══ QUOTED PASSAGE ══

Considerations For Using a CSP

Implementing a Content Security Policy is not always easy, nor is it a one-and-done task. For dynamic or complex web projects—for instance, setting up an app for a virtual call center—you’ll need to write policies for multiple pages and ensure you update them as necessary. An automated CSP management tool can be useful.

Browser Support

All major browsers support CSPs, although the level of support may differ. CSP level 2, which adds hashes and nonces, is supported in almost all browsers. You can check which browsers support a certain directive with the Can I use tool. Browsers that don’t support CSP still work with servers that implement it.

Testing the CSP

You can test the security of your CSP by using a proxy tool to examine the meta or response header. Look out for any insecure configurations, such as unsafe-inline event handlers (which can lead to malicious content being inserted into the web server) or the unsafe-eval directive that’s used in many analytics scripts.

It’s also good practice to double-check resources that can be loaded from any origin using the wildcard (*) source. Make sure you haven’t added any restrictions that might negatively affect the site performance—for example, if you omit a required domain from the CSP whitelist, the resources won’t be loaded by the browser and end users won’t be able to use the application.

There are various free tools available online for checking your CSP, such as CSP Evaluator and CSP Validator.


Apart from denoting which assets you wish to control, directives are also split into two categories: blockers and reporters. Blockers restrict input into the application (such as img-src), while reporters deliver reports about those blocks. Web admins and developers can then see which of their CSP directives are being targeted, which helps to reveal vulnerabilities.

The reporters report any violations to a provided URI. It’s also possible to run CSP with a report-only header—this is helpful if you want to test a planned revision to a policy without actually deploying it. You can see what sort of effect it’ll have on your website.

═══
══ MATERIAL SUPPLIED ══

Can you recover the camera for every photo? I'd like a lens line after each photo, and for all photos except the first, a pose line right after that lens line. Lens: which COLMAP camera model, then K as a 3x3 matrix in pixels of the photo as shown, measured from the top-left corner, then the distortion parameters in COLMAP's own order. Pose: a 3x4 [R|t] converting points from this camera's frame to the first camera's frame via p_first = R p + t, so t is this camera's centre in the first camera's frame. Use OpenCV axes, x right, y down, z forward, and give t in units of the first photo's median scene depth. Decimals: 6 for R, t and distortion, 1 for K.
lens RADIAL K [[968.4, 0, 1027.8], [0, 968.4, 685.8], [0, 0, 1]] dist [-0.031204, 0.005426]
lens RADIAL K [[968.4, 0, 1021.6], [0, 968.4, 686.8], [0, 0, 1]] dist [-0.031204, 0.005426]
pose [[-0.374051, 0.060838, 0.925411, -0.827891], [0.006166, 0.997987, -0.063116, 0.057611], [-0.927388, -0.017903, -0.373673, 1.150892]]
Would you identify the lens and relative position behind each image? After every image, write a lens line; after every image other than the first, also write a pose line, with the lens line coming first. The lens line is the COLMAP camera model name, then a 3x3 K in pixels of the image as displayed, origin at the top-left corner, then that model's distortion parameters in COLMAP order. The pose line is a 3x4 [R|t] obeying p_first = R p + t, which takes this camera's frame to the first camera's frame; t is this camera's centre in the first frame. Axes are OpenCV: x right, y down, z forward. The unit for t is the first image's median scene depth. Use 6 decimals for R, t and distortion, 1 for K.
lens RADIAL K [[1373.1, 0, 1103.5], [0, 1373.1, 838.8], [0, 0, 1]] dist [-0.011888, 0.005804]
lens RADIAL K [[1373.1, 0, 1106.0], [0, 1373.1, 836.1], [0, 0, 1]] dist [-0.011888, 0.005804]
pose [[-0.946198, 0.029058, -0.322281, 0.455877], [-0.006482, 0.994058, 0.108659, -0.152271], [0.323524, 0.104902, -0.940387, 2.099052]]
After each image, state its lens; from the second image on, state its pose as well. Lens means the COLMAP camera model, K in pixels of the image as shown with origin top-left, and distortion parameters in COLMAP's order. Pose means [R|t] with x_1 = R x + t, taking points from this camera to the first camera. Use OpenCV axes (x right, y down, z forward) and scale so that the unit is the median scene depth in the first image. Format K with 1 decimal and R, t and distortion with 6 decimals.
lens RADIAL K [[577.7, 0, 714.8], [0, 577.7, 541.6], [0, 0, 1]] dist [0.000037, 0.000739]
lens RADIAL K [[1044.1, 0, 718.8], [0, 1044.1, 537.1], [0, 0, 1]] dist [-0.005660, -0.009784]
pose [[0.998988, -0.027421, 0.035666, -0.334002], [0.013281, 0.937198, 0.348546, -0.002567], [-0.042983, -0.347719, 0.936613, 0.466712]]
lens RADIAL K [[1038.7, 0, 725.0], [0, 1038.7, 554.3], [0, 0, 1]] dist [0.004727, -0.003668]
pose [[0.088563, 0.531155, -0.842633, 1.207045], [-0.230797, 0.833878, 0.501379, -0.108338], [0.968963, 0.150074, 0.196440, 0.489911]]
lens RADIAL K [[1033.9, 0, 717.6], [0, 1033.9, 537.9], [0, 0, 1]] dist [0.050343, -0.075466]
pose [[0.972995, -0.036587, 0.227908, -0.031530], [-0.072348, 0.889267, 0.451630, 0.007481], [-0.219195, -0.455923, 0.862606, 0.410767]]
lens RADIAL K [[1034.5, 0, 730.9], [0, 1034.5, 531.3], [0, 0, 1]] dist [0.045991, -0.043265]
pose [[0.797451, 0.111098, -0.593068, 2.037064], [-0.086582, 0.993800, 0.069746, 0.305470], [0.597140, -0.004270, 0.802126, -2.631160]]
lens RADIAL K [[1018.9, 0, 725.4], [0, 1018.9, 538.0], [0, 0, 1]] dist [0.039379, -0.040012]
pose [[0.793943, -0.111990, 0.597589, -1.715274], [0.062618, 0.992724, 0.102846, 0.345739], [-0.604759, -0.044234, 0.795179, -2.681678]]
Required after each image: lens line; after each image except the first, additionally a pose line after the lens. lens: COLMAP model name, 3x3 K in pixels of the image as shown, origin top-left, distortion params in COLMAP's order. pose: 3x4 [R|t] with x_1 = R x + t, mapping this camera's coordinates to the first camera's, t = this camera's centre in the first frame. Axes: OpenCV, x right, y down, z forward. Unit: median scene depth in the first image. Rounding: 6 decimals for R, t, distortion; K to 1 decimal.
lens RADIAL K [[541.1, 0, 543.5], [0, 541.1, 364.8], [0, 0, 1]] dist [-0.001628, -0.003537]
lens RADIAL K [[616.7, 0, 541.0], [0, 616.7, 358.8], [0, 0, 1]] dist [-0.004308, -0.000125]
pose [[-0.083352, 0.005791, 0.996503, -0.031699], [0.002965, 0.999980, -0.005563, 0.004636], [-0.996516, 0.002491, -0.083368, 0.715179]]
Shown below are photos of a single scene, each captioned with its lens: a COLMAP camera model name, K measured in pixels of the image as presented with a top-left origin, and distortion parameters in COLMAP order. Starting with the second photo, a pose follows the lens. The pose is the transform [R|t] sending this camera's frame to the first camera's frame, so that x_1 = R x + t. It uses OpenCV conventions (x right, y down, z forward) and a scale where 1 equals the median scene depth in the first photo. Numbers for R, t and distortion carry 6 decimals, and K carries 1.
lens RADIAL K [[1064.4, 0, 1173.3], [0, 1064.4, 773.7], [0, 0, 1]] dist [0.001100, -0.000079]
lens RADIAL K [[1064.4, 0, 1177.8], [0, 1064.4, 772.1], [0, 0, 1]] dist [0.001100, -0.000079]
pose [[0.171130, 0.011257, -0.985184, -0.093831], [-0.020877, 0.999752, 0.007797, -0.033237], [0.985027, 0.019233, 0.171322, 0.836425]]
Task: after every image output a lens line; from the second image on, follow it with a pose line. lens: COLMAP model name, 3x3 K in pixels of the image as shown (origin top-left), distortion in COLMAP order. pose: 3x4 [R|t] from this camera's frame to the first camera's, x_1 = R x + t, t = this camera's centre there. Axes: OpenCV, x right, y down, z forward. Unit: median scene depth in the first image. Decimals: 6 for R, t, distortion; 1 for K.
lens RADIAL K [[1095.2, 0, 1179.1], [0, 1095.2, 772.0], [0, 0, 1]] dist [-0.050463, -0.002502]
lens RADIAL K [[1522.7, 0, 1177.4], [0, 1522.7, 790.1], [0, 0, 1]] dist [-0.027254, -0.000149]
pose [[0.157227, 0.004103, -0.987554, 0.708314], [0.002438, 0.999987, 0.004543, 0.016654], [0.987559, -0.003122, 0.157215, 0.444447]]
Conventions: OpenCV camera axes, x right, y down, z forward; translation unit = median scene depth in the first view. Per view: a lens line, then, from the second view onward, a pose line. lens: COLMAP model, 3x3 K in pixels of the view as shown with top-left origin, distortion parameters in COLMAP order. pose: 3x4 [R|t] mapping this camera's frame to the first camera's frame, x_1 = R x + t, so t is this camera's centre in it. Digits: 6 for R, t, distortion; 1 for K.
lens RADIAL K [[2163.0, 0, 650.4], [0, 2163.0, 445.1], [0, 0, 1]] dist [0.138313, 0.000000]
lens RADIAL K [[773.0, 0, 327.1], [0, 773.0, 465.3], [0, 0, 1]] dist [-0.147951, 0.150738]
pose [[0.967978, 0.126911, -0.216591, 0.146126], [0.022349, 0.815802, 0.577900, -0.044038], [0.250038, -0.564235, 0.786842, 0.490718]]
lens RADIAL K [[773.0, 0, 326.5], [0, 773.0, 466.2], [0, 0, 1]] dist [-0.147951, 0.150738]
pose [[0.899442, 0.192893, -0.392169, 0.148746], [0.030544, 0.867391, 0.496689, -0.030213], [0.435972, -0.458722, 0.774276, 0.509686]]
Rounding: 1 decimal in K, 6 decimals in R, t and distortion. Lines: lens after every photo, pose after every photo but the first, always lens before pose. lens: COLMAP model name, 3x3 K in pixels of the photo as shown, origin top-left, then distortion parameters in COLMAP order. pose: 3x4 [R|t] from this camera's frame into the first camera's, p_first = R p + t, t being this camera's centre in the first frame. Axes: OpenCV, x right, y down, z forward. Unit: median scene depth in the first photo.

═══

* _REQUIRED TASKS_:
[1] From the CSP passage above, reproduce the text starting at "All major browsers" and ending at "many analytics scripts.".
[2] According to the CSP passage, which level of CSP adds hashes and nonces?
[3] Decide whether each statement agrees with the CSP passage, and support each answer with a quotation from it.
(a) Browsers that lack CSP support cannot work with servers that implement it.
(b) Reporters are the directives that restrict input into the application.
(c) A report-only header lets you test a planned policy revision without deploying it.

* _TASK-BY-TASK RESULTS_:
[1]
All major browsers support CSPs, although the level of support may differ. CSP level 2, which adds hashes and nonces, is supported in almost all browsers. You can check which browsers support a certain directive with the Can I use tool. Browsers that don’t support CSP still work with servers that implement it.

Testing the CSP

You can test the security of your CSP by using a proxy tool to examine the meta or response header. Look out for any insecure configurations, such as unsafe-inline event handlers (which can lead to malicious content being inserted into the web server) or the unsafe-eval directive that’s used in many analytics scripts.

[2] CSP level 2.

[3]
(a) No: "Browsers that don’t support CSP still work with servers that implement it."
(b) No: "Blockers restrict input into the application (such as img-src), while reporters deliver reports about those blocks."
(c) Yes: "this is helpful if you want to test a planned revision to a policy without actually deploying it."